> [YOUR GOAL]: Copy out the rows below verbatim, from the start of the rows through the line that contains "v(-25.12, 3.48) *", including that line. Leave the pictures out of your output.

Stored entries
····················

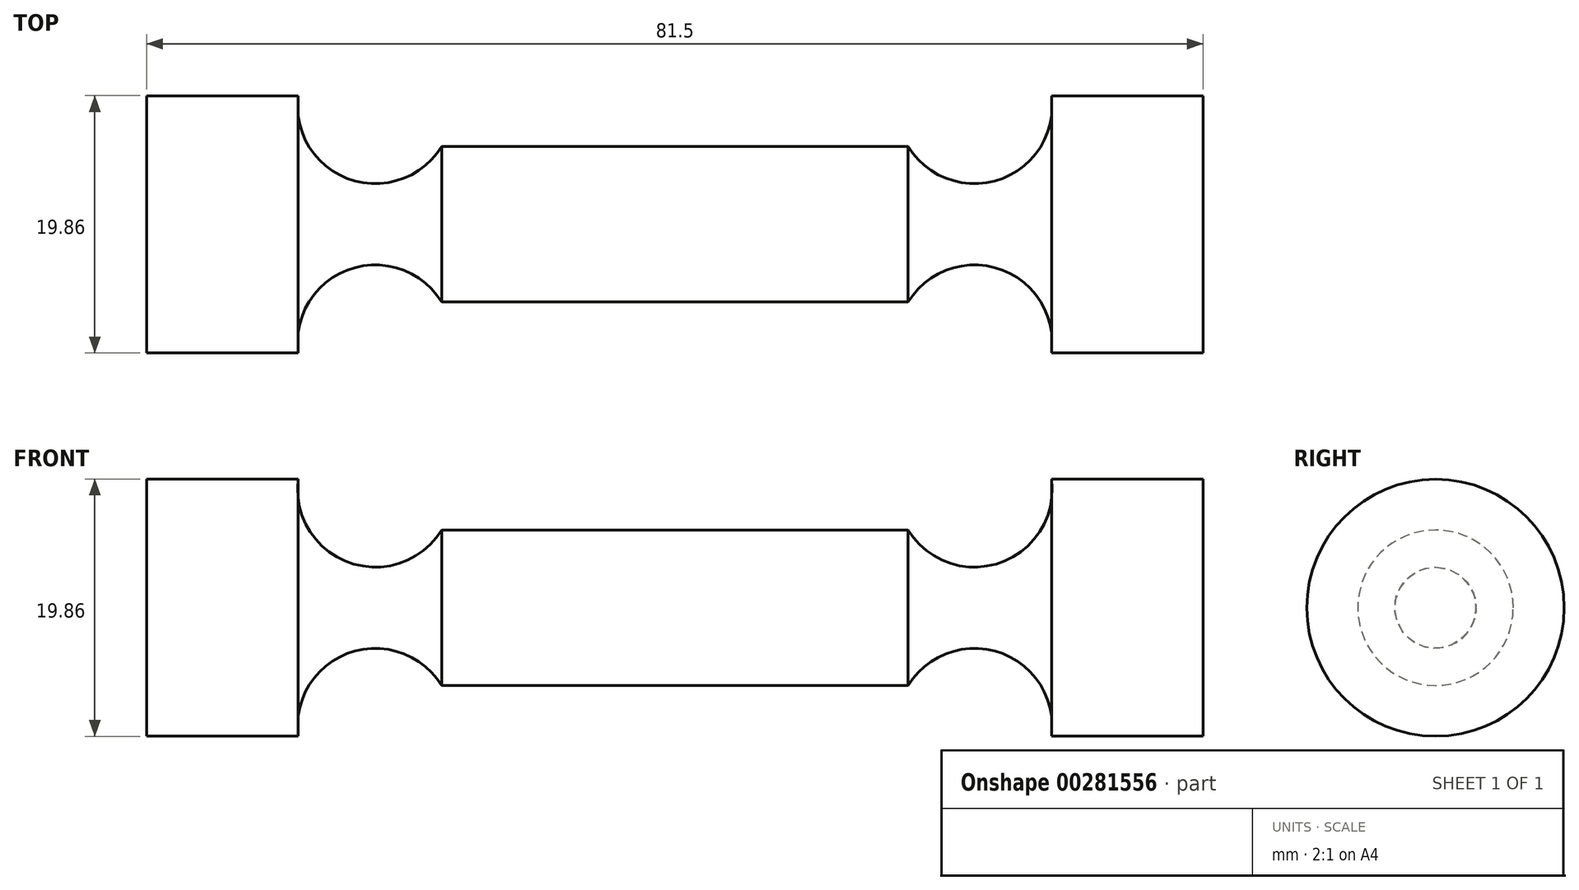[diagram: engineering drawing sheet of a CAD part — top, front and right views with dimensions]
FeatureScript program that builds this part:
annotation { "Feature Type Name" : "Feature", "Feature Type Description" : "" }
export const myFeature = defineFeature(function(context is Context, id is Id, definition is map)
    precondition{}
    {
        {
            var Q0;
            Q0=qCreatedBy(makeId("Front.planeOp"),FACE);
            var sketch = newSketch(context, id + "F0", { "sketchPlane" : qUnion([Q0])});
            skLineSegment(sketch, "E0", {"start": v(0, 6) * mm, "end": v(18, 6) * mm});
            skArc(sketch, "E1", {"start": v(18, 6) * mm, "mid": v(25.12, 3.48) * mm, "end": v(29.06, 9.93) * mm});
            skLineSegment(sketch, "E2", {"start": v(29.06, 9.93) * mm, "end": v(40.75, 9.93) * mm});
            skLineSegment(sketch, "E3", {"start": v(40.75, 9.93) * mm, "end": v(40.75, 0) * mm});
            skLineSegment(sketch, "E4.MirrorCS", {"start": v(-29.06, 9.93) * mm, "end": v(-40.75, 9.93) * mm});
            skArc(sketch, "E5.MirrorCS", {"start": v(-18, 6) * mm, "mid": v(-25.12, 3.48) * mm, "end": v(-29.06, 9.93) * mm});
            skLineSegment(sketch, "E6.MirrorCS", {"start": v(0, 6) * mm, "end": v(-18, 6) * mm});
            skLineSegment(sketch, "E7.MirrorCS", {"start": v(-40.75, 9.93) * mm, "end": v(-40.75, 0) * mm});
            skLineSegment(sketch, "E8", {"start": v(-40.75, 0) * mm, "end": v(40.75, 0) * mm});
            skSolve(sketch);
        }
        {
            var Q0;
            Q0=makeQuery(id+"F0.imprint","IMPRINT",FACE,{"disambiguationData":[TD([[makeQuery(id+"F0.imprint","IMPRINT",EDGE,{"derivedFrom":sQuery(id+"F0.wireOp",EDGE,"E0")}),-1.0]])]});
            var Q1;
            Q1=sQuery(id+"F0.wireOp",EDGE,"E8");
            revolve(context, id + "F1", {"entities" : qUnion([Q0]), "axis" : qUnion([Q1]), "revolveType" : RevolveType.FULL});
        }
    });
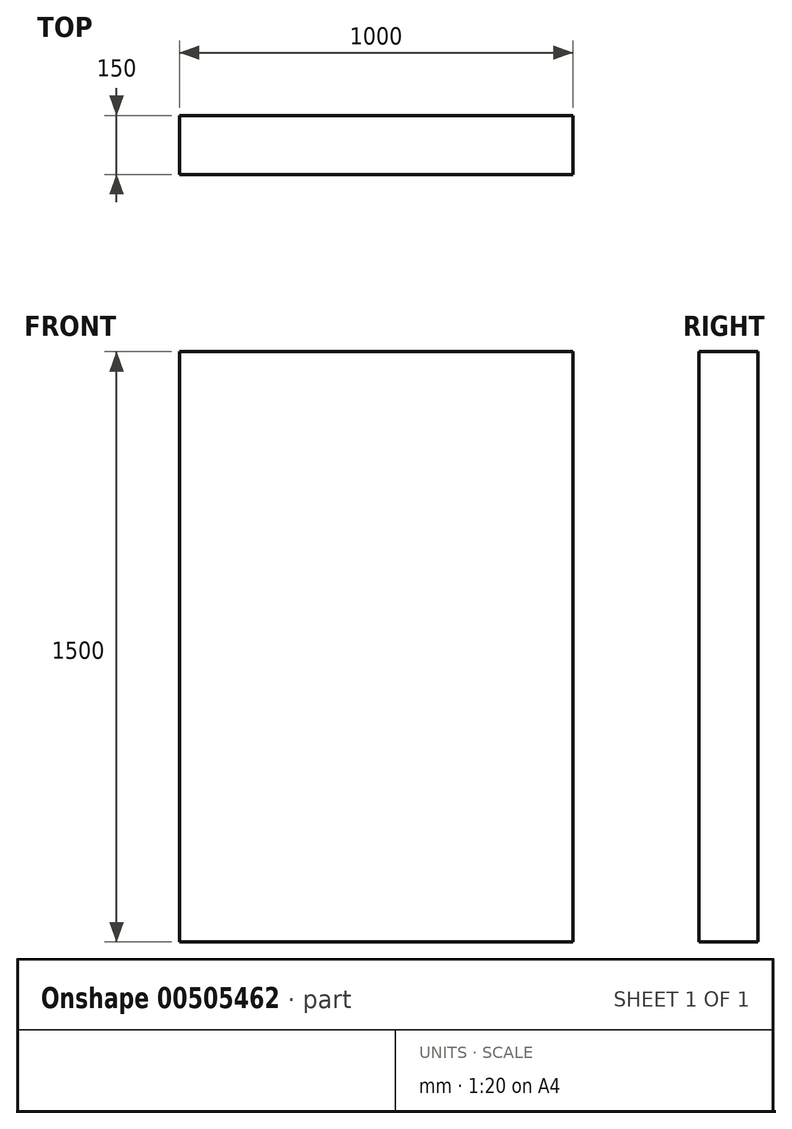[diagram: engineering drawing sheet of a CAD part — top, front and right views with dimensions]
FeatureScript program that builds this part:
annotation { "Feature Type Name" : "Feature", "Feature Type Description" : "" }
export const myFeature = defineFeature(function(context is Context, id is Id, definition is map)
    precondition{}
    {
        {
            var Q0;
            Q0=qCreatedBy(makeId("Top.planeOp"),FACE);
            var sketch = newSketch(context, id + "F0", { "sketchPlane" : qUnion([Q0])});
            skLineSegment(sketch, "E0.bottom", {"start": v(0, 0) * mm, "end": v(-1000, 0) * mm});
            skLineSegment(sketch, "E0.top", {"start": v(0, -150) * mm, "end": v(-1000, -150) * mm});
            skLineSegment(sketch, "E0.left", {"start": v(0, 0) * mm, "end": v(0, -150) * mm});
            skLineSegment(sketch, "E0.right", {"start": v(-1000, 0) * mm, "end": v(-1000, -150) * mm});
            skSolve(sketch);
        }
        {
            var Q0;
            Q0 = qSketchRegion(id + "F0", true);
            extrude(context, id + "F1", {"entities" : qUnion([Q0]), "depth" : 1500 * mm});
        }
    });
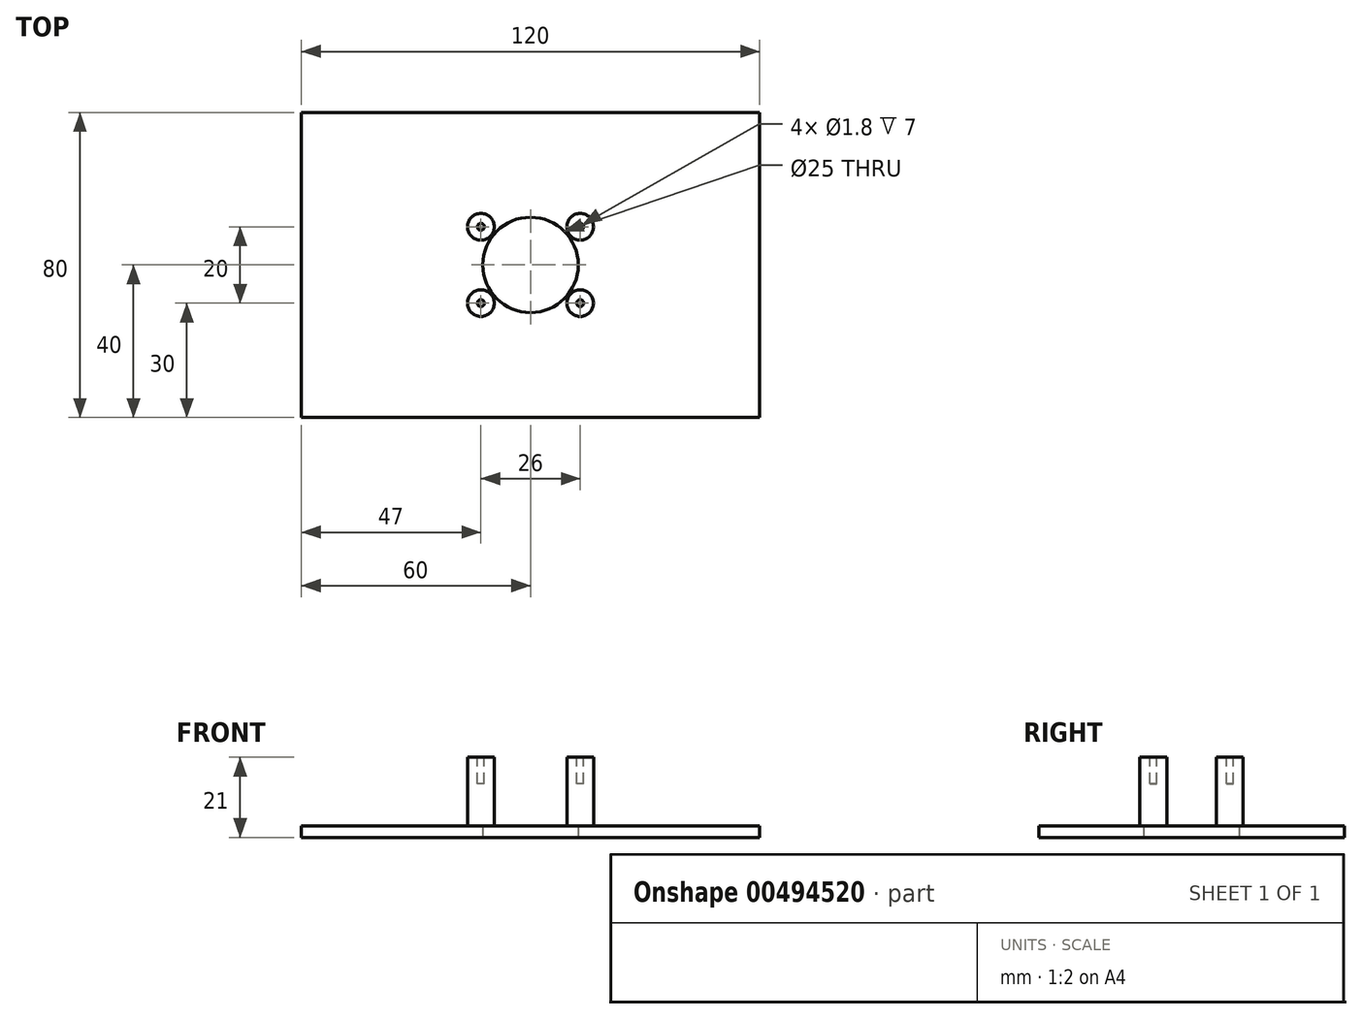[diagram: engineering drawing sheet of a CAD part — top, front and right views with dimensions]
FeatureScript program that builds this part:
annotation { "Feature Type Name" : "Feature", "Feature Type Description" : "" }
export const myFeature = defineFeature(function(context is Context, id is Id, definition is map)
    precondition{}
    {
        {
            var Q0;
            Q0=qCreatedBy(makeId("Top.planeOp"),FACE);
            var sketch = newSketch(context, id + "F0", { "sketchPlane" : qUnion([Q0])});
            skLineSegment(sketch, "E0.bottom", {"start": v(-60, 40) * mm, "end": v(60, 40) * mm});
            skLineSegment(sketch, "E0.top", {"start": v(-60, -40) * mm, "end": v(60, -40) * mm});
            skLineSegment(sketch, "E0.left", {"start": v(-60, 40) * mm, "end": v(-60, -40) * mm});
            skLineSegment(sketch, "E0.right", {"start": v(60, 40) * mm, "end": v(60, -40) * mm});
            skCircle(sketch, "E1", {"center": v(0, 0) * mm, "radius": 12.5 * mm});
            skSolve(sketch);
        }
        {
            var Q0;
            Q0=makeQuery(id+"F0.imprint","IMPRINT",FACE,{"disambiguationData":[TD([[makeQuery(id+"F0.imprint","IMPRINT",EDGE,{"derivedFrom":sQuery(id+"F0.wireOp",EDGE,"E0.bottom")}),-1.0]])]});
            extrude(context, id + "F1", {"entities" : qUnion([Q0]), "depth" : 3 * mm});
        }
        {
            var Q0;
            Q0=makeQuery(id+"F1.opExtrude","CAP_FACE",FACE,{"disambiguationData":[OSD([sQuery(id+"F0.wireOp",EDGE,"E0.bottom"),sQuery(id+"F0.wireOp",EDGE,"E0.top"),sQuery(id+"F0.wireOp",EDGE,"E0.left"),sQuery(id+"F0.wireOp",EDGE,"E0.right"),sQuery(id+"F0.wireOp",EDGE,"E1")])],"isStart":false});
            var sketch = newSketch(context, id + "F2", { "sketchPlane" : qUnion([Q0])});
            skCircle(sketch, "E2", {"center": v(13, 10) * mm, "radius": 3.5 * mm});
            skCircle(sketch, "E3", {"center": v(-13, 10) * mm, "radius": 3.5 * mm});
            skCircle(sketch, "E4", {"center": v(-13, -10) * mm, "radius": 3.5 * mm});
            skCircle(sketch, "E5", {"center": v(13, -10) * mm, "radius": 3.5 * mm});
            skSolve(sketch);
        }
        {
            var Q0;
            Q0=makeQuery(id+"F2.imprint","IMPRINT",FACE,{"disambiguationData":[TD([[makeQuery(id+"F2.imprint","IMPRINT",EDGE,{"derivedFrom":sQuery(id+"F2.wireOp",EDGE,"E3")}),1.0]])]});
            var Q1;
            Q1=makeQuery(id+"F2.imprint","IMPRINT",FACE,{"disambiguationData":[TD([[makeQuery(id+"F2.imprint","IMPRINT",EDGE,{"derivedFrom":sQuery(id+"F2.wireOp",EDGE,"E2")}),1.0]])]});
            var Q2;
            Q2=makeQuery(id+"F2.imprint","IMPRINT",FACE,{"disambiguationData":[TD([[makeQuery(id+"F2.imprint","IMPRINT",EDGE,{"derivedFrom":sQuery(id+"F2.wireOp",EDGE,"E5")}),1.0]])]});
            var Q3;
            Q3=makeQuery(id+"F2.imprint","IMPRINT",FACE,{"disambiguationData":[TD([[makeQuery(id+"F2.imprint","IMPRINT",EDGE,{"derivedFrom":sQuery(id+"F2.wireOp",EDGE,"E4")}),1.0]])]});
            extrude(context, id + "F3", {"entities" : qUnion([Q0, Q1, Q2, Q3]), "operationType" : NewBodyOperationType.ADD, "depth" : 18 * mm});
        }
        {
            var Q0;
            Q0=makeQuery(id+"F3.opExtrude","CAP_FACE",FACE,{"disambiguationData":[OSD([sQuery(id+"F2.wireOp",EDGE,"E4")])],"isStart":false});
            var sketch = newSketch(context, id + "F4", { "sketchPlane" : qUnion([Q0])});
            skCircle(sketch, "E6", {"center": v(-13, -10) * mm, "radius": 0.9 * mm});
            skCircle(sketch, "E7", {"center": v(-13, 10) * mm, "radius": 0.9 * mm});
            skCircle(sketch, "E8", {"center": v(13, 10) * mm, "radius": 0.9 * mm});
            skCircle(sketch, "E9", {"center": v(13, -10) * mm, "radius": 0.9 * mm});
            skSolve(sketch);
        }
        {
            var Q0;
            Q0=makeQuery(id+"F4.imprint","IMPRINT",FACE,{"disambiguationData":[TD([[makeQuery(id+"F4.imprint","IMPRINT",EDGE,{"derivedFrom":sQuery(id+"F4.wireOp",EDGE,"E7")}),1.0]])]});
            var Q1;
            Q1=makeQuery(id+"F4.imprint","IMPRINT",FACE,{"disambiguationData":[TD([[makeQuery(id+"F4.imprint","IMPRINT",EDGE,{"derivedFrom":sQuery(id+"F4.wireOp",EDGE,"E8")}),1.0]])]});
            var Q2;
            Q2=makeQuery(id+"F4.imprint","IMPRINT",FACE,{"disambiguationData":[TD([[makeQuery(id+"F4.imprint","IMPRINT",EDGE,{"derivedFrom":sQuery(id+"F4.wireOp",EDGE,"E9")}),1.0]])]});
            var Q3;
            Q3=makeQuery(id+"F4.imprint","IMPRINT",FACE,{"disambiguationData":[TD([[makeQuery(id+"F4.imprint","IMPRINT",EDGE,{"derivedFrom":sQuery(id+"F4.wireOp",EDGE,"E6")}),1.0]])]});
            extrude(context, id + "F5", {"entities" : qUnion([Q0, Q1, Q2, Q3]), "operationType" : NewBodyOperationType.REMOVE, "oppositeDirection" : true, "depth" : 7 * mm});
        }
    });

····················

> [RESPONSE TO THE EXERCISE]:
[diagram: engineering drawing sheet of a CAD part — top, front and right views with dimensions]
FeatureScript program that builds this part:
annotation { "Feature Type Name" : "Feature", "Feature Type Description" : "" }
export const myFeature = defineFeature(function(context is Context, id is Id, definition is map)
    precondition{}
    {
        {
            var Q0;
            Q0=qCreatedBy(makeId("Front.planeOp"),FACE);
            var sketch = newSketch(context, id + "F0", { "sketchPlane" : qUnion([Q0])});
            skLineSegment(sketch, "E0", {"start": v(0, 6) * mm, "end": v(18, 6) * mm});
            skArc(sketch, "E1", {"start": v(18, 6) * mm, "mid": v(25.12, 3.48) * mm, "end": v(29.06, 9.93) * mm});
            skLineSegment(sketch, "E2", {"start": v(29.06, 9.93) * mm, "end": v(40.75, 9.93) * mm});
            skLineSegment(sketch, "E3", {"start": v(40.75, 9.93) * mm, "end": v(40.75, 0) * mm});
            skLineSegment(sketch, "E4.MirrorCS", {"start": v(-29.06, 9.93) * mm, "end": v(-40.75, 9.93) * mm});
            skArc(sketch, "E5.MirrorCS", {"start": v(-18, 6) * mm, "mid": v(-25.12, 3.48) * mm, "end": v(-29.06, 9.93) * mm});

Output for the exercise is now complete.